Poster
in
Workshop: Next Generation of AI Safety
Gone With the Bits: Benchmarking Bias in Facial Phenotype Degradation Under Low-Rate Neural Compression
Tian Qiu · Arjun Nichani · Rasta Tadayon · Haewon Jeong
Keywords: [ bias ] [ Fairness ] [ neural compression ] [ Phenotype Classification ]
In this study, we investigate how facial phenotypes are distorted under neural image compression and the disparity of this distortion acrossracial groups. Neural compression methods are gaining popularity due to their impressive rate-distortion performance and their ability to compress to extremely small bitrates, below 0.1 bits per pixel (bpp). As deep learning architectures, these models are prone to bias during the training process, leading to unfair outcomes for individuals in different groups.
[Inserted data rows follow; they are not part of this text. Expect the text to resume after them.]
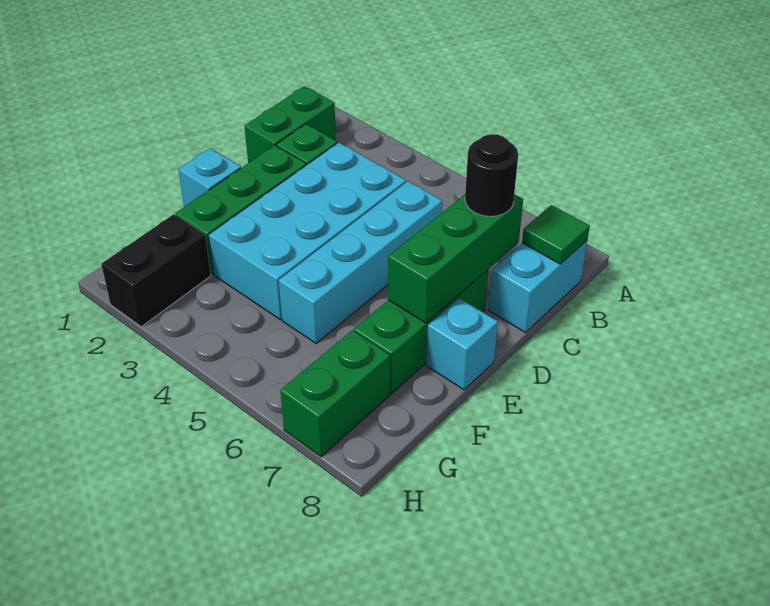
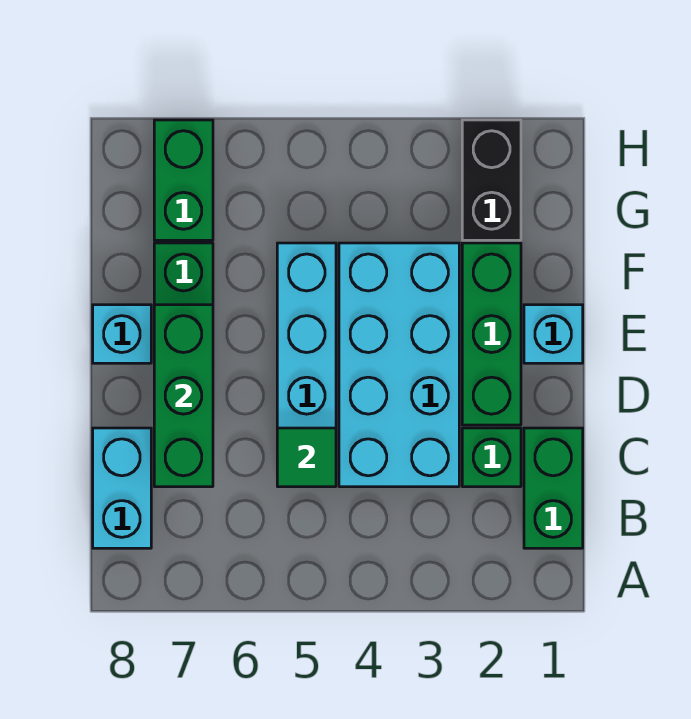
green tile B8 level 2 -> green tile C5 level 2
black round brick C7 level 3 -> none

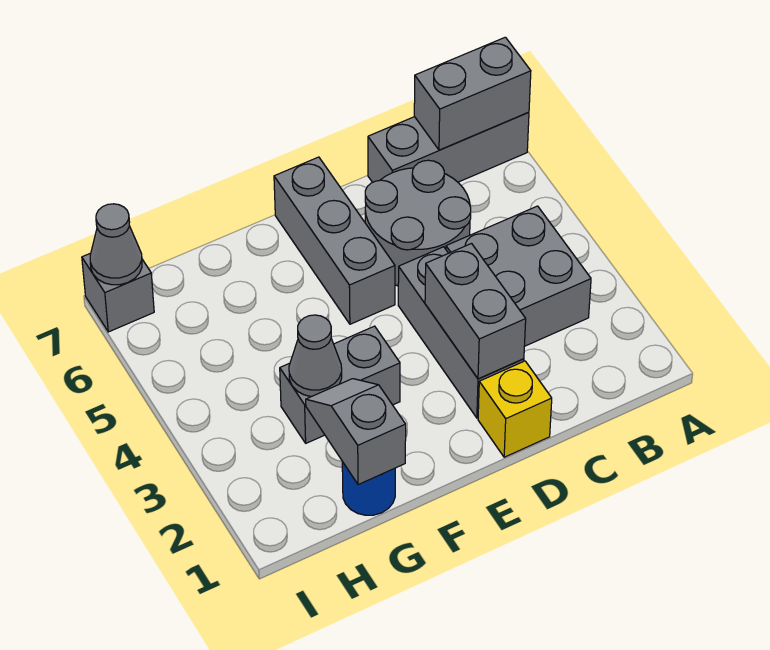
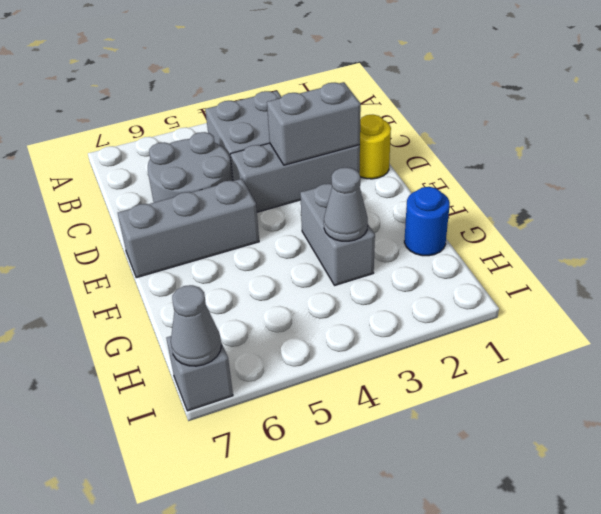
grey brick A7:C7 level 1 -> none
grey brick A7:B7 level 2 -> none
yellow brick D1 level 1 -> yellow round brick D1 level 1
grey slope G1:G2 level 2 top 1 -> none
We first demonstrate, by benchmarking 5 popular neural compression algorithms, that compressing facial images to low bitrate regimes leads to the degradation of specific phenotypes (e.g. eye type). Next, we highlight the bias in this phenotype degradation across different race groups. We then show that leveraging a racially balanced dataset does not help mitigate this bias. Finally, we highlight bias-realism tradeoffs for the neural compression algorithms and demonstrate that the models that achieve high realism typically suffer from high levels of bias.